Sejak 15 tahun terakhir, Tottenham Hotspur tidak pernah merasakan kemenangan di markas Arsenal. Dan jika ada satu sosok yang menjadi jaminan kelanjutan rekor tersebut, dia adalah Mikel Arteta. Sejak berkarier di Arsenal, baik sebagai pemain maupun manajer, pria asal Spanyol ini memiliki catatan pribadi yang sensasional: dia tidak pernah kalah dalam pertandingan kandang melawan Tottenham Hotspur di kompetisi mana pun di Emirates Stadium.
Kisah cinta Mikel Arteta dengan Derby London Utara di kandang sendiri dimulai pada Februari 2012. Kala itu, ia turun sebagai gelandang bersama Alex Song dan Thomas Rosicky. Kontribusinya sangat nyata, umpan silangnya untuk Bacary Sagna menjadi awal comeback spektakuler setelah Arsenal sempat tertinggal 0-2, sebelum akhirnya menang telak 5-2.
Setahun kemudian, November 2012, Mikel Arteta kembali berperan dalam skor kemenangan yang sama. Momen sebagai pemain ditutup dengan catatan manis, termasuk sukses 2-0 di Piala FA dan dua hasil imbang 1-1 pada 2014 dan November 2015, di mana ia tampil dari bangku cadangan di akhir pertandingan Arsenal vs Tottenham Hotspur terakhirnya sebagai pemain.

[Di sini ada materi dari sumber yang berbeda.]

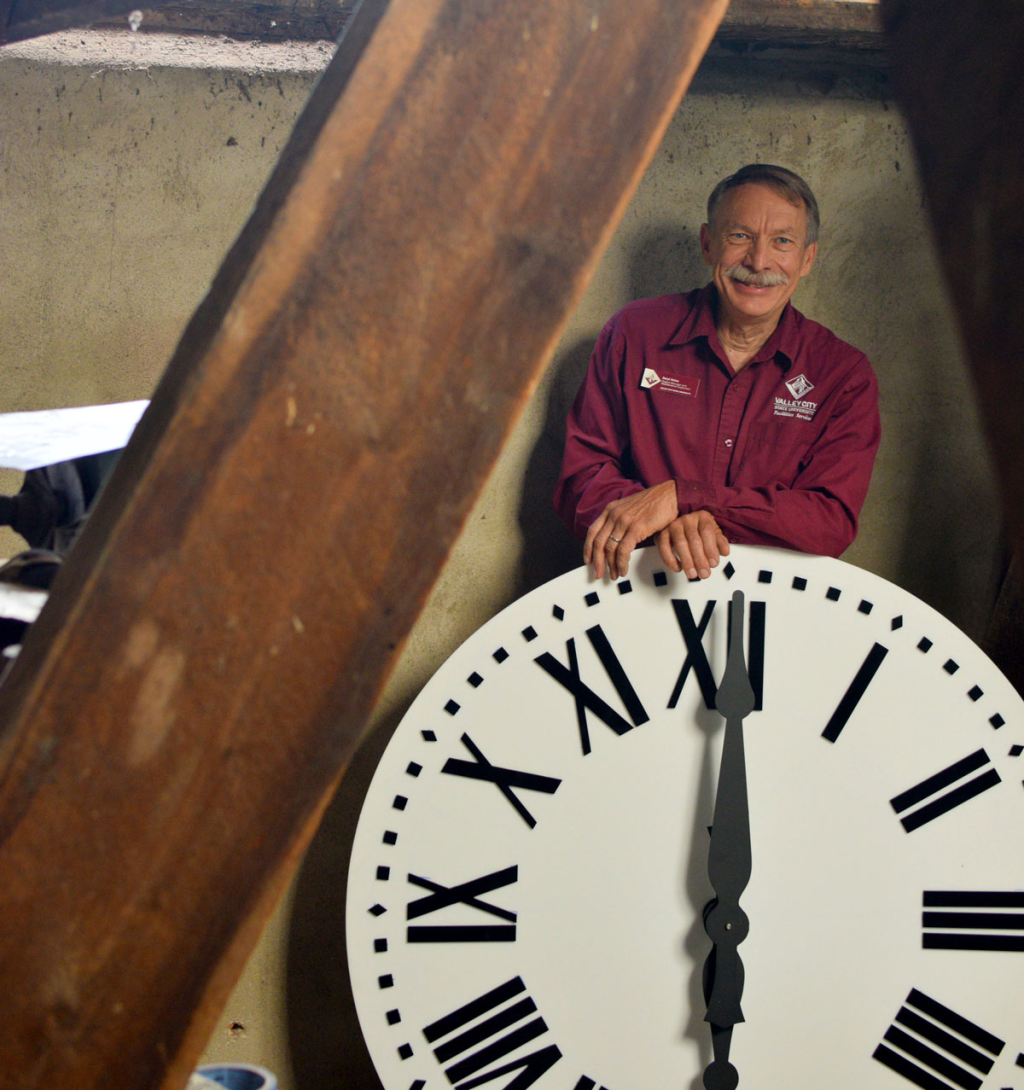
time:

Setelah gantung sepatu, aura tak terkalahkan Mikel Arteta dalam Derbi London Utara kandang berlanjut saat ia kembali ke bench sebagai manajer. Pada Maret 2021, ia mencatatkan kemenangan 2-1 atas Tottenham Hotspur racikan Jose Mourinho. Gol perdana Martin Odegaard di Liga Primer dan penalti Alexandre Lacazette memastikan kemenangan comeback The Gunners.

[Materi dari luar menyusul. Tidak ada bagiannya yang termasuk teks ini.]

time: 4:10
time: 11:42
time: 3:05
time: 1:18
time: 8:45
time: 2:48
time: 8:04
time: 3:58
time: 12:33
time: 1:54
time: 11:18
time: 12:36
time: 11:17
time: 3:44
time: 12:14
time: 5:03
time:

Skuad Mikel Arteta kemudian menaklukkan tim yang dipimpin Nuno Espirito Santo (3-1 pada September 2021) dan Antonio Conte (3-1 pada Oktober 2022). Meskipun Ange Postecoglou sempat mencuri hasil imbang 2-2 setahun kemudian, kemenangan 2-1 Arsenal atas Tottenham Hotspur di Emirates Stadium pada Januari lalu memperpanjang rekor tak terkalahkan Mikel Arteta di kandang menjadi 10 pertandingan, lima saat ia masih bermain dan lima sebagai manajer.

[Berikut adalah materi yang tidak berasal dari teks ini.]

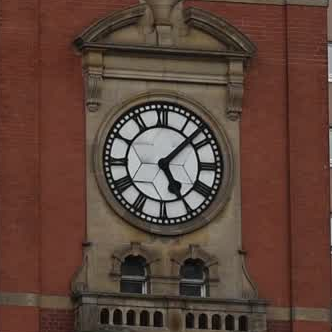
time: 5:07
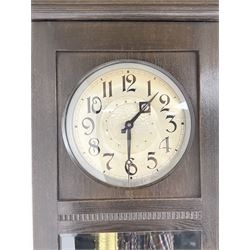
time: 1:30
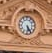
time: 5:24
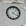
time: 4:07
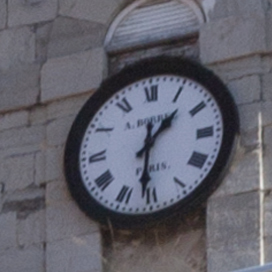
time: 1:31
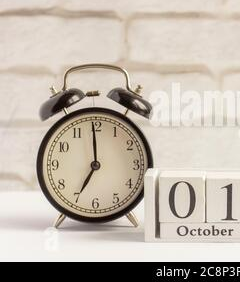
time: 6:59
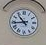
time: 10:43
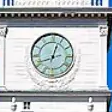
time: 12:41
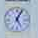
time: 5:04
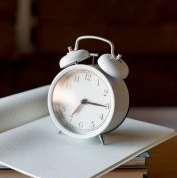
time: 7:15
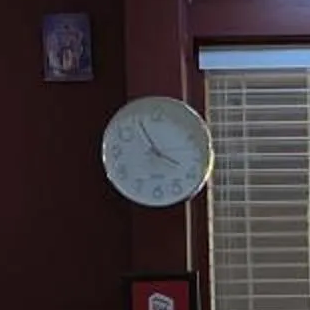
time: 3:55
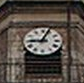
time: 9:03
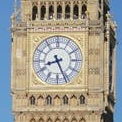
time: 8:26
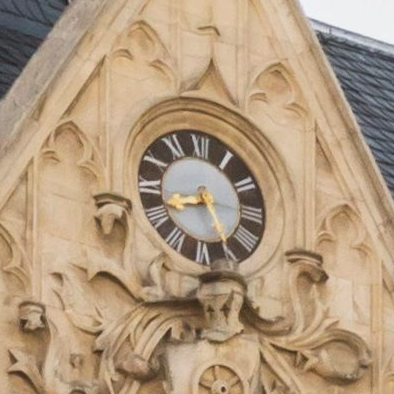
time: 8:25
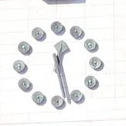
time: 12:28
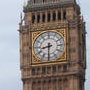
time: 8:30
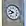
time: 7:48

Bahkan jika rekor kandang sempurna Mikel Arteta diperluas dengan memasukkan lawatan ke markas, statistiknya tetap impresif. Saat masih berstatus pemain, ia hanya kalah dua kali dari sembilan kunjungan ke kandang Tottenham Hotspur. Sementara sebagai manajer, ia baru menelan tiga kekalahan dari total 11 pertemuan melawan Tottenham Hotspur.
Secara keseluruhan, setelah kemenangan 4-1 hari Minggu, Mikel Arteta kini memiliki rekor gabungan 13 kemenangan, tiga hasil imbang, dan hanya lima kekalahan dari total 21 pertandingan Derbi London Utara yang pernah ia jalani. Angka ini dengan jelas mengukuhkan statusnya sebagai salah satu figur paling dominan dalam sejarah rivalitas antara Arsenal vs Tottenham Hotspur.